What the task asks - Report each line in the rows below that contains the string "identical", copying every such line in full.

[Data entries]
■ ■ ■ ■
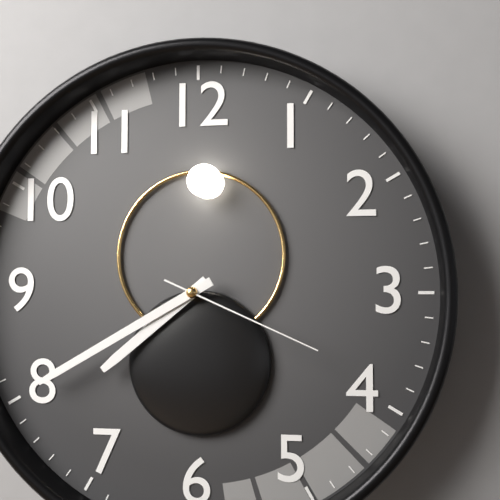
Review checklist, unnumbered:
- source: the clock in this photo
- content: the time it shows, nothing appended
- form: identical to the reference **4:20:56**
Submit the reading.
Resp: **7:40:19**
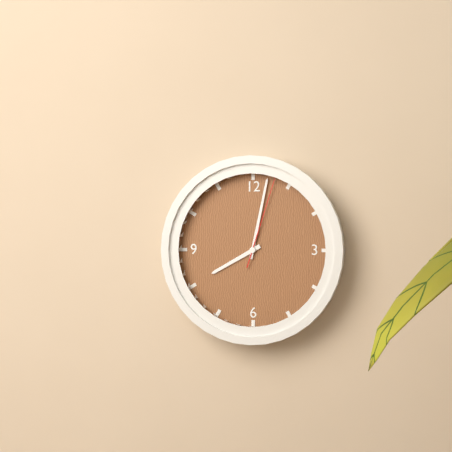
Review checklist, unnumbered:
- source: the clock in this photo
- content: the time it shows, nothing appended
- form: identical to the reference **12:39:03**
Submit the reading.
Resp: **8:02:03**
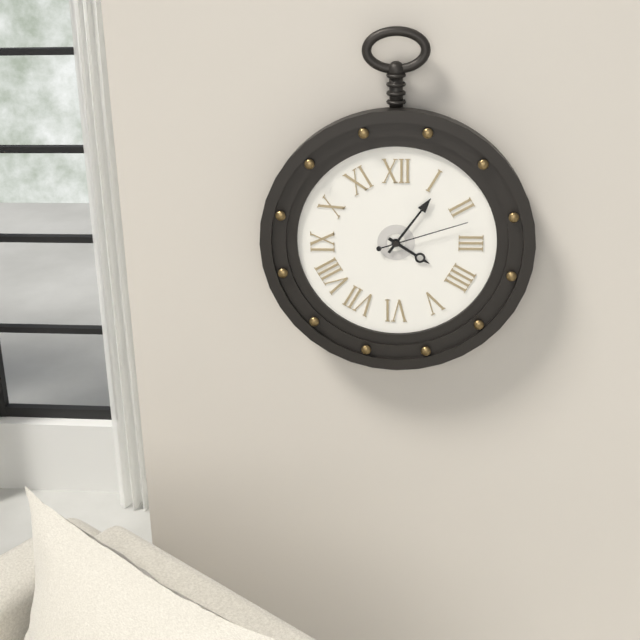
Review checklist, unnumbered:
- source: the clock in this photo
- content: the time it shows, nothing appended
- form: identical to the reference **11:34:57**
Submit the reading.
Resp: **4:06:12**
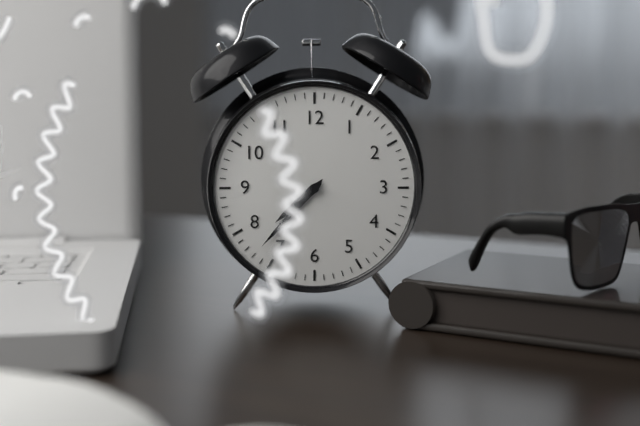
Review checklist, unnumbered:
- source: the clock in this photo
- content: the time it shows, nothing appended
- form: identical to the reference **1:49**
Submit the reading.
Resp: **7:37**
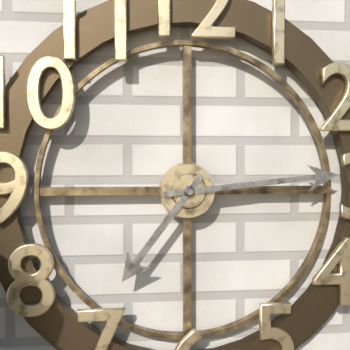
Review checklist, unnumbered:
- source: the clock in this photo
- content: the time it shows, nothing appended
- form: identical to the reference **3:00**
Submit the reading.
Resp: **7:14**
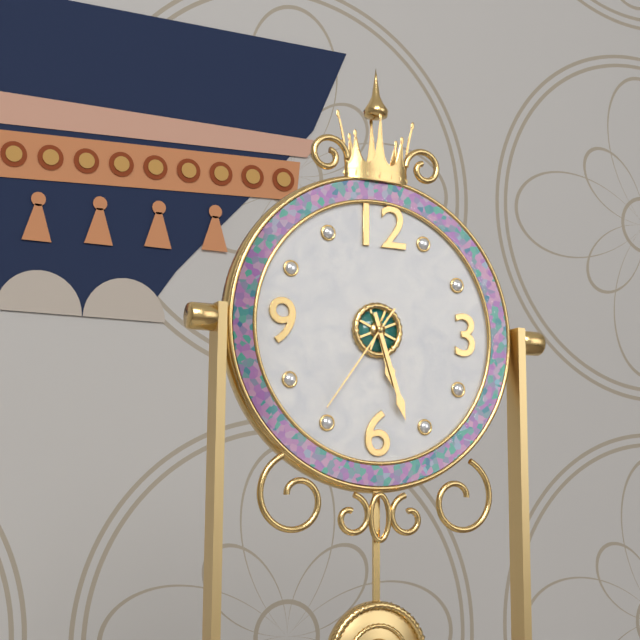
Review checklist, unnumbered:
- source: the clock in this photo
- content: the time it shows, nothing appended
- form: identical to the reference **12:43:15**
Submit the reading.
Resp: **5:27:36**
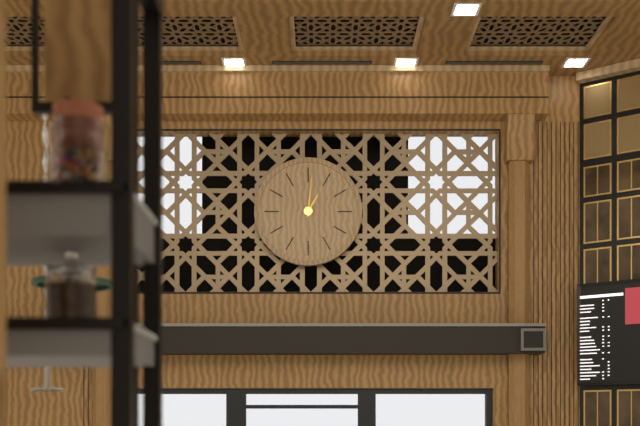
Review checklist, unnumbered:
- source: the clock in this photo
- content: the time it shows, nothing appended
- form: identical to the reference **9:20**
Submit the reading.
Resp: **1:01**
■ ■ ■ ■
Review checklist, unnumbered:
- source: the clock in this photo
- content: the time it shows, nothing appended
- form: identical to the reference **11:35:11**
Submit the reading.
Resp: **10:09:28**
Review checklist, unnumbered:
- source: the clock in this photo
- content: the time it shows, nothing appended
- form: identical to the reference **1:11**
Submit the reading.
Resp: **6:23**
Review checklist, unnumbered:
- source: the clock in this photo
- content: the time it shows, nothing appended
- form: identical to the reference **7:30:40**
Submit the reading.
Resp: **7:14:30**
■ ■ ■ ■
The result -
- form: identical to the reference **4:20:56**
- form: identical to the reference **12:39:03**
- form: identical to the reference **11:34:57**
- form: identical to the reference **1:49**
- form: identical to the reference **3:00**
- form: identical to the reference **12:43:15**
- form: identical to the reference **9:20**
- form: identical to the reference **11:35:11**
- form: identical to the reference **1:11**
- form: identical to the reference **7:30:40**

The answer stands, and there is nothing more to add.